* **About this exercise**:
Each line of the data that includes "name" must be copied.

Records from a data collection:
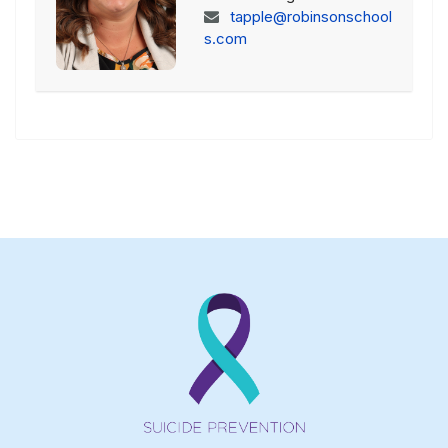
tapple@robinsonschool
s.com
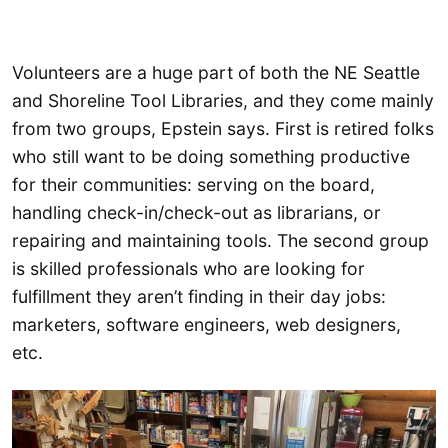
Volunteers are a huge part of both the NE Seattle
and Shoreline Tool Libraries, and they come mainly
from two groups, Epstein says. First is retired folks
who still want to be doing something productive
for their communities: serving on the board,
handling check-in/check-out as librarians, or
repairing and maintaining tools. The second group
is skilled professionals who are looking for
fulfillment they aren’t finding in their day jobs:
marketers, software engineers, web designers,
etc.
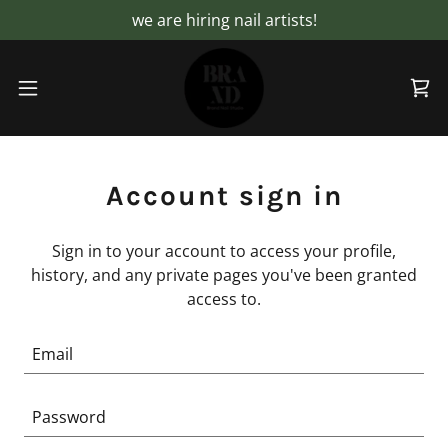
we are hiring nail artists!
Account sign in
Sign in to your account to access your profile,
history, and any private pages you've been granted
access to.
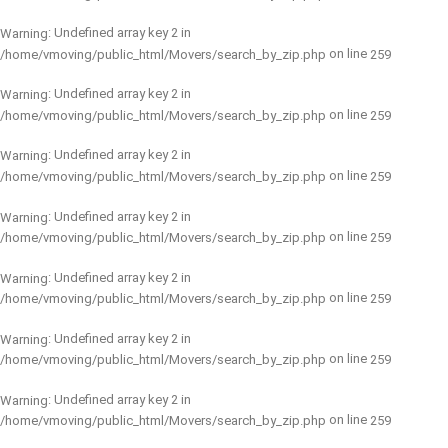
: Undefined array key 2 in
Warning
on line
/home/vmoving/public_html/Movers/search_by_zip.php
259
: Undefined array key 2 in
Warning
on line
/home/vmoving/public_html/Movers/search_by_zip.php
259
: Undefined array key 2 in
Warning
on line
/home/vmoving/public_html/Movers/search_by_zip.php
259
: Undefined array key 2 in
Warning
on line
/home/vmoving/public_html/Movers/search_by_zip.php
259
: Undefined array key 2 in
Warning
on line
/home/vmoving/public_html/Movers/search_by_zip.php
259
: Undefined array key 2 in
Warning
on line
/home/vmoving/public_html/Movers/search_by_zip.php
259
: Undefined array key 2 in
Warning
on line
/home/vmoving/public_html/Movers/search_by_zip.php
259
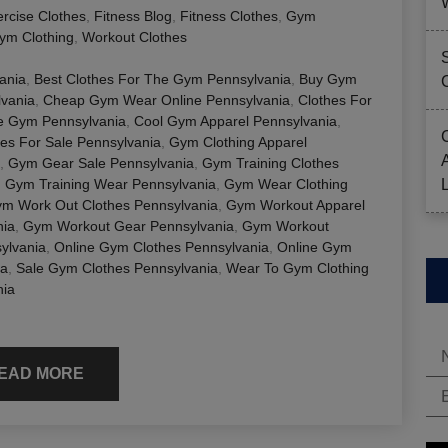
rcise Clothes
,
Fitness Blog
,
Fitness Clothes
,
Gym
ym Clothing
,
Workout Clothes
ania
,
Best Clothes For The Gym Pennsylvania
,
Buy Gym
lvania
,
Cheap Gym Wear Online Pennsylvania
,
Clothes For
e Gym Pennsylvania
,
Cool Gym Apparel Pennsylvania
,
es For Sale Pennsylvania
,
Gym Clothing Apparel
,
Gym Gear Sale Pennsylvania
,
Gym Training Clothes
,
Gym Training Wear Pennsylvania
,
Gym Wear Clothing
m Work Out Clothes Pennsylvania
,
Gym Workout Apparel
nia
,
Gym Workout Gear Pennsylvania
,
Gym Workout
ylvania
,
Online Gym Clothes Pennsylvania
,
Online Gym
ia
,
Sale Gym Clothes Pennsylvania
,
Wear To Gym Clothing
nia
EAD MORE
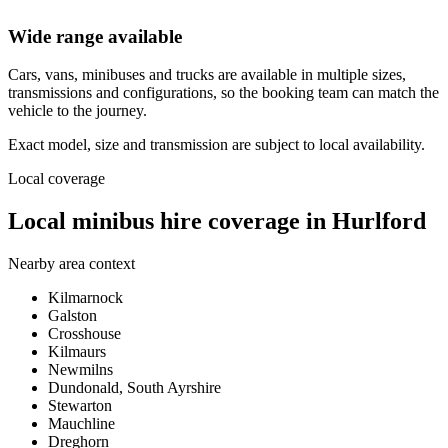
Wide range available
Cars, vans, minibuses and trucks are available in multiple sizes,
transmissions and configurations, so the booking team can match the
vehicle to the journey.
Exact model, size and transmission are subject to local availability.
Local coverage
Local minibus hire coverage in Hurlford
Nearby area context
Kilmarnock
Galston
Crosshouse
Kilmaurs
Newmilns
Dundonald, South Ayrshire
Stewarton
Mauchline
Dreghorn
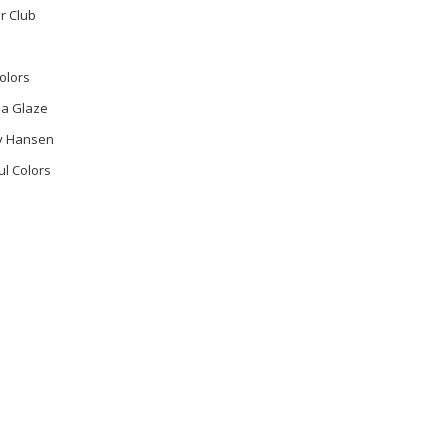
r Club
olors
na Glaze
ly Hansen
ul Colors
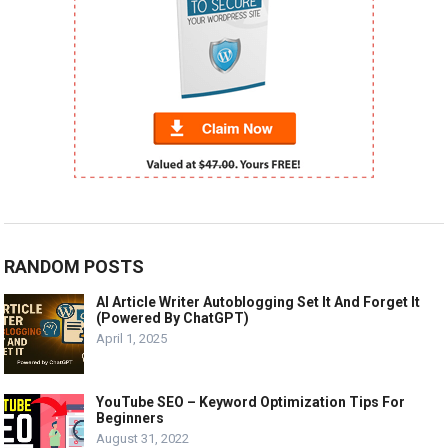
RANDOM POSTS
AI Article Writer Autoblogging Set It And Forget It
(Powered By ChatGPT)
April 1, 2025
YouTube SEO – Keyword Optimization Tips For
Beginners
August 31, 2022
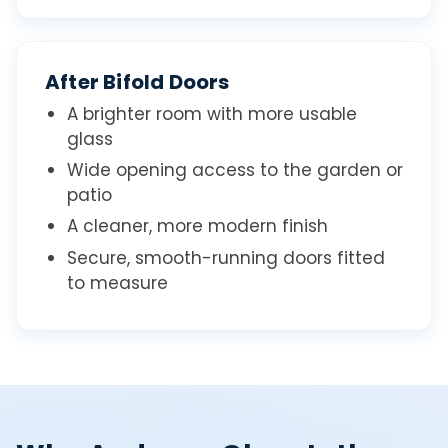
After Bifold Doors
A brighter room with more usable
glass
Wide opening access to the garden or
patio
A cleaner, more modern finish
Secure, smooth-running doors fitted
to measure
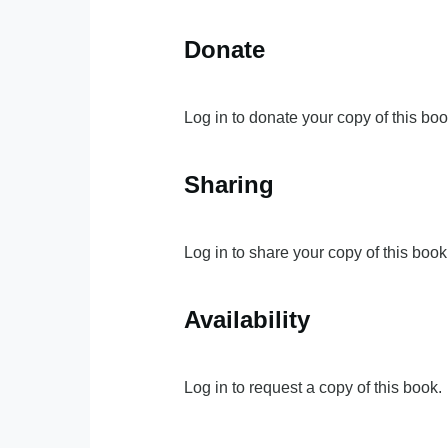
Donate
Log in to donate your copy of this boo
Sharing
Log in to share your copy of this book
Availability
Log in to request a copy of this book.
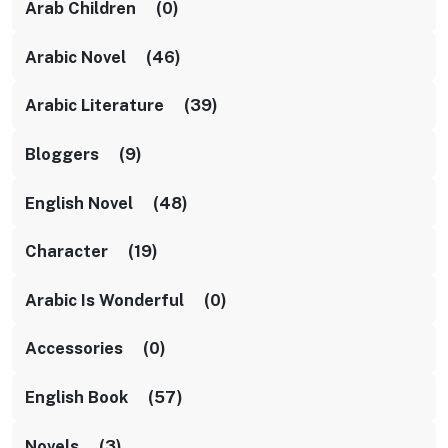
Arab Children (0)
Arabic Novel (46)
Arabic Literature (39)
Bloggers (9)
English Novel (48)
Character (19)
Arabic Is Wonderful (0)
Accessories (0)
English Book (57)
Novels (3)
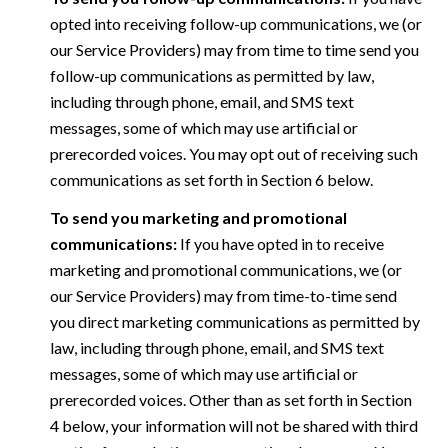
opted into receiving follow-up communications, we (or
our Service Providers) may from time to time send you
follow-up communications as permitted by law,
including through phone, email, and SMS text
messages, some of which may use artificial or
prerecorded voices. You may opt out of receiving such
communications as set forth in Section 6 below.
To send you marketing and promotional
communications:
If you have opted in to receive
marketing and promotional communications, we (or
our Service Providers) may from time-to-time send
you direct marketing communications as permitted by
law, including through phone, email, and SMS text
messages, some of which may use artificial or
prerecorded voices. Other than as set forth in Section
4 below, your information will not be shared with third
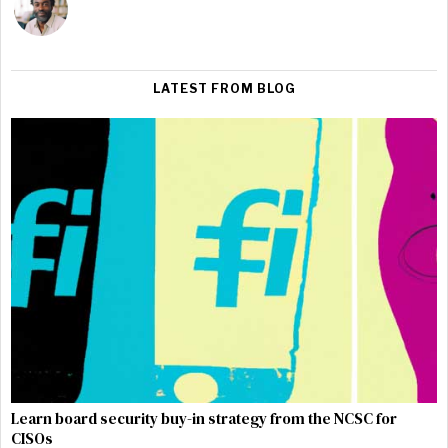
LATEST FROM BLOG
Learn board security buy-in strategy from the NCSC for
CISOs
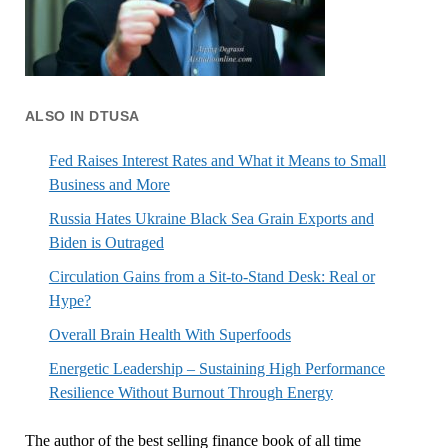
ALSO IN DTUSA
Fed Raises Interest Rates and What it Means to Small
Business and More
Russia Hates Ukraine Black Sea Grain Exports and
Biden is Outraged
Circulation Gains from a Sit-to-Stand Desk: Real or
Hype?
Overall Brain Health With Superfoods
Energetic Leadership – Sustaining High Performance
Resilience Without Burnout Through Energy
The author of the best selling finance book of all time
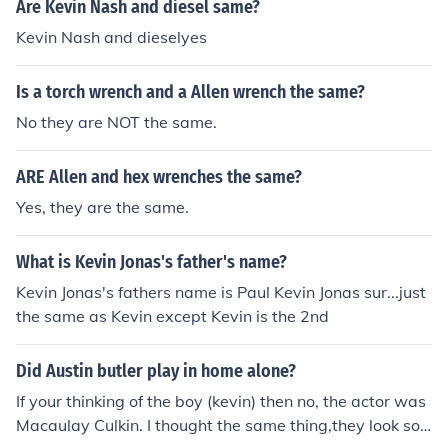
s like the Olympics. However, they have never played t
Are Kevin Nash and diesel same?
ogether on the same NBA team. Each player has had a
Kevin Nash and dieselyes
distinguished career with different NBA teams: Durant
with the Oklahoma City Thunder, Golden State Warrior
Is a torch wrench and a Allen wrench the same?
s, and Brooklyn Nets; Bryant with the Los Angeles Lake
rs; Wade with the Miami Heat; and LeBron with the Cle
No they are NOT the same.
veland Cavaliers, Miami Heat, and Los Angeles Lakers.
ARE Allen and hex wrenches the same?
Yes, they are the same.
What is Kevin Jonas's father's name?
Kevin Jonas's fathers name is Paul Kevin Jonas sur...just
the same as Kevin except Kevin is the 2nd
Did Austin butler play in home alone?
If your thinking of the boy (kevin) then no, the actor was
Macaulay Culkin. I thought the same thing,they look so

* **Completed exercise**:
What is Kevin Jonas's father's name?
Kevin Jonas's fathers name is Paul Kevin Jonas sur...just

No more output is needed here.